Building for Circularity: McLaren on Reuse, Resilience and Shifting Mindsets

A feature interview with Salvo Gangemi and Ivo Kolchev of ASBP Leader Member McLaren Construction, conducted by Debbie Ward, Director and Reuse Now campaign lead at the Alliance for Sustainable Building Products.

When it comes to embedding circular economy principles in construction, McLaren is starting to move beyond aspiration into practical action. In this conversation, ASBP Director Debbie Ward speaks with Salvo and Ivo from McLaren’s sustainability team about why reuse matters, how they’re embedding circularity into business practices, and what needs to change at industry and policy level.

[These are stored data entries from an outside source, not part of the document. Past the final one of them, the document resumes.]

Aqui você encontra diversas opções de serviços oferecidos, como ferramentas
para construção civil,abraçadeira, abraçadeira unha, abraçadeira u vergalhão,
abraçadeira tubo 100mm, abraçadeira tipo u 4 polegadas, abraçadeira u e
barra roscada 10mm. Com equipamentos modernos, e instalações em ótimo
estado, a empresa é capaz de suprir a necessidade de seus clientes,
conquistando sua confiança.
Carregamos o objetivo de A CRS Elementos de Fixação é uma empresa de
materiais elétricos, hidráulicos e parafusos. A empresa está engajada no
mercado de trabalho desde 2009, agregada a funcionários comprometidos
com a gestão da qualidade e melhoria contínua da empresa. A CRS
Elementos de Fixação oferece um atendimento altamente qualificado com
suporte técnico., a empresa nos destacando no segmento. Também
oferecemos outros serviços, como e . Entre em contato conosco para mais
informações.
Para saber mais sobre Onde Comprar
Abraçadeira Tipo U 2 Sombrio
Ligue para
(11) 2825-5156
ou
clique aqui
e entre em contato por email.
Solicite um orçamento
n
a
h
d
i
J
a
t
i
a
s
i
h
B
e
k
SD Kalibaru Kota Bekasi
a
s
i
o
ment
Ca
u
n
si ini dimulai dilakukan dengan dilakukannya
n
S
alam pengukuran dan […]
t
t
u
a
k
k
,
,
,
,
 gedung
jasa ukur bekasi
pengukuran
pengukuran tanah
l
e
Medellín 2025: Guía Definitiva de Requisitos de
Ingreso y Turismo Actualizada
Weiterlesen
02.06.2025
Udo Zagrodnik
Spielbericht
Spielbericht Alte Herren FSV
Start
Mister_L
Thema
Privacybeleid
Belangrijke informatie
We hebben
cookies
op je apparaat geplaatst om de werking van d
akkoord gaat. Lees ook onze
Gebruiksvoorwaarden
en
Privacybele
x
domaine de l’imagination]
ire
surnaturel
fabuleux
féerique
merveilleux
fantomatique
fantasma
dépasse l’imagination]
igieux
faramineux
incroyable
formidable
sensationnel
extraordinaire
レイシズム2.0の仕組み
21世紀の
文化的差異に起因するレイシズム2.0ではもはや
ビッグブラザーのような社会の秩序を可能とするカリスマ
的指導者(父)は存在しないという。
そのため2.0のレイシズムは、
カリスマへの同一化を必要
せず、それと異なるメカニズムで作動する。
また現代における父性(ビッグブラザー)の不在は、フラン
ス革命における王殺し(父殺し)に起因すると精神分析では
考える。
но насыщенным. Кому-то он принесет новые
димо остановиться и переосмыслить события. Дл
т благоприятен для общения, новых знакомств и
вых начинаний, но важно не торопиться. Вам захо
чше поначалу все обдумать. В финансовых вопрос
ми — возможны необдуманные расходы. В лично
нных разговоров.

Founded in 2001, McLaren Construction Group is a dynamic, Tier 1 contractor, specialising across a wide range of key sectors including commercial, healthcare, industrial & logistics, data centres, film and media, and more both within the private and public sector.

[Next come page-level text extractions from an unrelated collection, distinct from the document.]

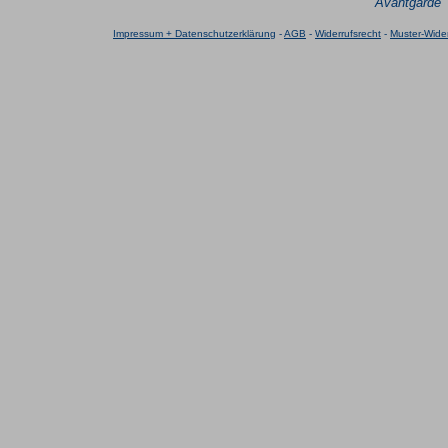
Avantgarde
Impressum + Datenschutzerklärung
-
AGB
-
Widerrufsrecht
-
Muster-Wider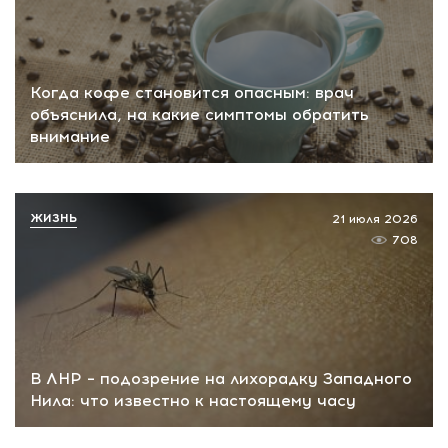
Когда кофе становится опасным: врач
объяснила, на какие симптомы обратить
внимание
ЖИЗНЬ
21 июля 2026
708
В ЛНР – подозрение на лихорадку Западного
Нила: что известно к настоящему часу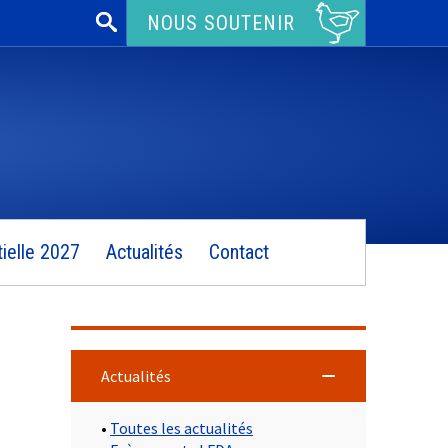
Rechercher :
NOUS SOUTENIR
ielle 2027
Actualités
Contact
Actualités
•
Toutes les actualités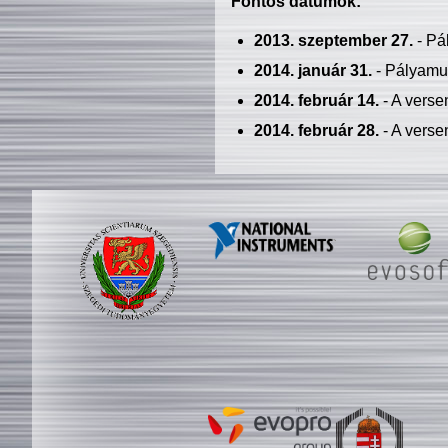
Fontos dátumok:
2013. szeptember 27.
- Pá
2014. január 31.
- Pályamu
2014. február 14.
- A verse
2014. február 28.
- A verse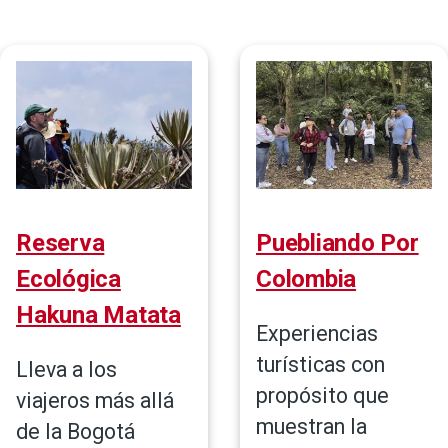
de
navegación
Reserva
Puebliando Por
Ecológica
Colombia
Hakuna Matata
Experiencias
turísticas con
Lleva a los
propósito que
viajeros más allá
muestran la
de la Bogotá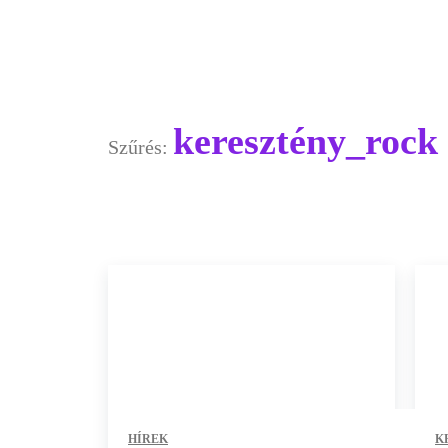
keresztény_rock
Szűrés:
HÍREK
K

Why is reuse important to McLaren?

Debbie:

Why is the circular economy, and within that the reuse of materials, important to McLaren?

Salvo:

Reusing materials reduces our dependence on volatile supply chains, helping to protect projects from cost swings. It marks out McLaren as a contractor that actively designs out waste and promotes reuse, while also strengthening our credibility in line with investor and client ESG commitments.

Reuse can lower disposal costs, reduce site congestion, and improve programme certainty. These are real benefits that go beyond sustainability. They build resilience into every project.”

Embedding circularity across teams

Debbie:

How has McLaren gone about embedding circular economy strategies and practices across the wider business, including finance and risk teams?

Ivo:

Initially, circularity was very much driven by the sustainability team. But we’ve worked hard to mainstream it through internal training, case study spotlights, and project showcases.

The key is making it relevant to people’s day jobs. For example, for commercial teams, it’s about demonstrating lower costs if materials can be retained; for procurement, it’s about sourcing reconditioned products locally rather than relying on long supply chains.

A great example is our LSE project on Lincoln’s Inn Fields, where circularity was built into the design intent from the very beginning. Instead of treating the existing building as waste, the team had to see it as a resource. That required a real mindset shift, but it also showed what’s possible when procurement and design are aligned with reuse.

Are clients asking for reuse?

Debbie:

How often does circular economy and reuse come up in tenders and client conversations?

Salvo:

There’s been a massive shift in just the last two years. Sustainability KPIs, especially around reuse, are now in the majority of tenders for public projects and increasingly in private sector bids. Many clients now ask us directly how we’re incorporating reuse into their projects.

That said, not all clients back up those ambitions with time or budget. Often, our role is to guide them, show case studies, and make clear that this isn’t just a tick-box exercise. It’s about cost savings, carbon reductions, and future-proofing their buildings. Without sustainability professionals bridging that gap, many developers simply wouldn’t know how to make reuse happen.

What would accelerate change?

Debbie:

What three things – around policy, behaviour change or otherwise – would help increase both design for reuse and reclamation of materials?

Ivo:

First, stronger policy. In London, the GLA has made progress with requirements like circular economy statements. If we want to ensure reuse opportunities are identified systematically, we will need to mandate pre-demolition and pre-refurbishment audits nationwide.

Second, financial incentives. Right now, the recipient project benefits from lower costs and embodied carbon, but donor buildings often see reuse as a hassle. If there were direct benefits for them too, participation would scale up quickly.

Third, infrastructure. We need regional reuse hubs where materials can be stored and redistributed. At present, timing and logistics are huge barriers. You rarely have a perfect match between what’s being stripped out and what’s needed. A hub system would make reuse simpler and more reliable.

Salvo:

I’d add that incentives matter more than penalties. We are working hard to move away from offsetting fees rather than reducing embodied carbon. If we can make circularity the more rewarding option, adoption will accelerate.

Looking ahead

As Debbie notes, clients are at different stages. Some genuinely want to embrace circularity but don’t know where to start, while others mention it as a compliance measure without real understanding. For McLaren, that knowledge gap is where the sustainability team sees its biggest role.

Both Salvo and Ivo agree that the momentum is there, but scaling reuse will require collaboration across the supply chain, practical policy changes, and a mindset shift that sees waste not as a problem to be managed, but as a resource to be reimagined.